Saturday, July 20, 2013

The return of Mid-tier Games

Day late, sorry. I wrote this a while ago, round about when Blood Dragon came out, but I managed to get distracted by other work, so I'm posting it here instead. It's a subject I feel quite passionate about, which you'll hear if you listen to today's BeefJack podcast.

When this current gen of consoles started we saw a quick decline in a certain type of game. Not quite Triple-A, but with more budget behind them then your indie developers. These mid-sized studios were what gave the PlayStation 2 such a ridiculously large library of games.

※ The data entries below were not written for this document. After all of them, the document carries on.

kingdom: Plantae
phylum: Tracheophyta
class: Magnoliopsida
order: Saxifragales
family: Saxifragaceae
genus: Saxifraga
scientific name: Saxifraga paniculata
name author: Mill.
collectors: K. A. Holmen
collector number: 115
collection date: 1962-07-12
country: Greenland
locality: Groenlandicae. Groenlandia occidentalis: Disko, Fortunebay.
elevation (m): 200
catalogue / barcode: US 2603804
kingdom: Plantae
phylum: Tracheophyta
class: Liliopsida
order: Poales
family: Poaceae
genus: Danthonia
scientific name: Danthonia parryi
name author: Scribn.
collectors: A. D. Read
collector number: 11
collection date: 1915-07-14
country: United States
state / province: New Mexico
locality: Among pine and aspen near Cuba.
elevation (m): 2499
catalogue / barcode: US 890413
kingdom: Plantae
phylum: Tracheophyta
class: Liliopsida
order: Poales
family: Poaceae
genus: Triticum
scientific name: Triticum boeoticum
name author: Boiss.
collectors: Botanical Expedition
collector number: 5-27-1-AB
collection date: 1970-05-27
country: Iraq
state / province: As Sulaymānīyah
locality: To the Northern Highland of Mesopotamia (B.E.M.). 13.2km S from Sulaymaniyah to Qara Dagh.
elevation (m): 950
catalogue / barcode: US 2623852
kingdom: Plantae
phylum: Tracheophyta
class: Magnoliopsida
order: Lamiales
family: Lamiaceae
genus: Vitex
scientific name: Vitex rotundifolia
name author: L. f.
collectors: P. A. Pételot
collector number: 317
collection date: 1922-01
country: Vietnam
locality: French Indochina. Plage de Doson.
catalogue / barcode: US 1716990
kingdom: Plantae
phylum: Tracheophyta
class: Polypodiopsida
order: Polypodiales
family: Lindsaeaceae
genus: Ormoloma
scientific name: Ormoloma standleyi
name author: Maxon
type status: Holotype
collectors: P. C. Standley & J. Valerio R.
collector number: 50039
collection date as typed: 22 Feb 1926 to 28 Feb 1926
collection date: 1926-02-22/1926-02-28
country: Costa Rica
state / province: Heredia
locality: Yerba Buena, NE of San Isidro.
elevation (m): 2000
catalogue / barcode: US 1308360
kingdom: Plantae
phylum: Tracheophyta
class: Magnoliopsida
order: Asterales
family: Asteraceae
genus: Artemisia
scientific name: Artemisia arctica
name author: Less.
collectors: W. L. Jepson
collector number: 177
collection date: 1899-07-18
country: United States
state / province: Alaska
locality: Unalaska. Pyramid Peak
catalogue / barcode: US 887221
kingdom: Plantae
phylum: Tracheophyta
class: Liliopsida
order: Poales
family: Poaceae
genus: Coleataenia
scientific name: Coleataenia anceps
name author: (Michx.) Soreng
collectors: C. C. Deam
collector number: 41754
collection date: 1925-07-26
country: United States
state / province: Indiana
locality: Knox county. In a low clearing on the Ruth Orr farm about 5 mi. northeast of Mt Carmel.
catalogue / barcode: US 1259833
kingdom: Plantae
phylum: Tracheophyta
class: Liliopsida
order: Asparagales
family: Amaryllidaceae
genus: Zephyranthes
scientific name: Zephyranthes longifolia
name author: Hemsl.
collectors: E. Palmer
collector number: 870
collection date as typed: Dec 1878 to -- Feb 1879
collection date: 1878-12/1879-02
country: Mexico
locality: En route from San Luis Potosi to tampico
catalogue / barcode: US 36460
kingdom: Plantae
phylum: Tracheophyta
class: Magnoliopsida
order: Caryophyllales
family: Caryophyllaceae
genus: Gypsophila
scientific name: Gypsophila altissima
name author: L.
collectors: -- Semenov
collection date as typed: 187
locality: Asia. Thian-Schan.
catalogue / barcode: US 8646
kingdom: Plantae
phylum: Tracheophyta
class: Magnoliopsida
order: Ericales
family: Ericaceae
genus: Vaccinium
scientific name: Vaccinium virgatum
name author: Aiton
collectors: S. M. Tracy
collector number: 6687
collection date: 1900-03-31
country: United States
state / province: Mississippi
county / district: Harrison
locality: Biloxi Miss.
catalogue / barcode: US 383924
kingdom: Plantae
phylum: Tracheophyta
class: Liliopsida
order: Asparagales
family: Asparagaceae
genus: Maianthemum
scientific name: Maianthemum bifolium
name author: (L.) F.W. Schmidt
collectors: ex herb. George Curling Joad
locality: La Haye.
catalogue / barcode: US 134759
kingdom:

But as development costs sky rocketed, it was no longer financially viable for publishers to try these games. Their budgets were practically triple-A, though the experience wasn't. So instead they threw the spare cash into the blockbusters and they got even more bloated... I'm getting sidetracked, where was I?

So developers were left with a choice on how to make a game, spend millions of dollars and enough time to go into an education establishment and come out with a piece of paper, or grab a couple of mates and a spare tenner and knock together an indie game. There was no room for the middle ground any more, and that is a very sad thing.

It's been argued that many of the franchises we know and love today were spawned by developers of medium size. Because of their experimentation they managed to uncover exciting new ways for us to run around virtual worlds. Core Design were unheard of before they gave the world Tomb Raider. Bullfrog spawned so many franchises EA don't know what to do with them. Of course most of those that can apply to be rebooted are unfortunately done in a 'realistic' and 'gritty' manner. Even Tomb Raider counts, though that one did a decent job.

Yet there's hope. We're not even out of the console cycle that caused the problem and the salvation has already started to appear. Xbox Live Arcade has seriously grown in the scope of the games it offered, and now the PlayStation Store is doing a damn good job rivalling it – some could say overtaking it with the likes of signing Thomas Was Alone and Hotline Miami.

It is into this landscape the middle tier games are stepping back into. It started with Far Cry 3: Blood Dragon. Far Cry 3 was a very popular game, probably the most popular of the entire series, Blood Dragon was a April Fools joke that turned out to be real. Ignoring every single rule of big budget, this new entry into the series is a throwback to games like Duke Nukem and really bad 80s movies, dipped in neon and its tongue buried so deep in its cheek it's ripped straight through it. How did Ubisoft allow this to be produced? Because 75% of the work was already done, so the cost of making Blood Dragon was likely to be infinitesimally smaller than most games of similar nature.

Then came Call of Jaurez: Gunslinger. Techland, with all their knowledge of Chrome Engine 5 from the ill-judged The Cartel iteration and two Dead Islands returned the series to the Wild West. By all accounts it's possibly the best game Techland have managed. Which if I was to guess is because they keep over-extending themselves with Triple-As and with Gunslinger have taken on a project that is suitable for their size and experience.

While not the exact approach that the mid-sized studios of yesteryear may have done, this is an approach that could really work. Let the huge triple-A dev teams crank out a big engine and multiple systems within it. Then have a smaller team to come and reskin and do something a bit more risky with the engine. Not only does it let devs stretch their creative legs a little more, but it also makes the return on all those research and investment dollars into the new tech more profitable.

We saw the rise of this thinking a little with DLC. Rockstar and their GTA and Red Dead Redemption packs, are shining examples of what you can do with DLC, they're almost the expansions of old. But Rockstar would try and do different and interesting things within their existing games. An entire pack about a biker gang, when bikes had been the most untrustworthy way of commuting around Liberty City, or a zombie survival in the old west. They had one drawback though, they needed the full game to work. The fact Rockstar then later released the two stories as a standalone proves how much was there, a process they repeated with Red Dead Redemption with a much shorter turn around from DLC to boxed product.

The middle ground is an important sector of gaming. It allows studios to hone their craft before they take on their herculean tasks of Triple-A. They also allow more experimentation then their big budget cousins because the studio isn't betting their life savings on it doing well. If that means they can only exist digitally then that's fine. The PC has practically become a digital only platform, and look at the innovation on there.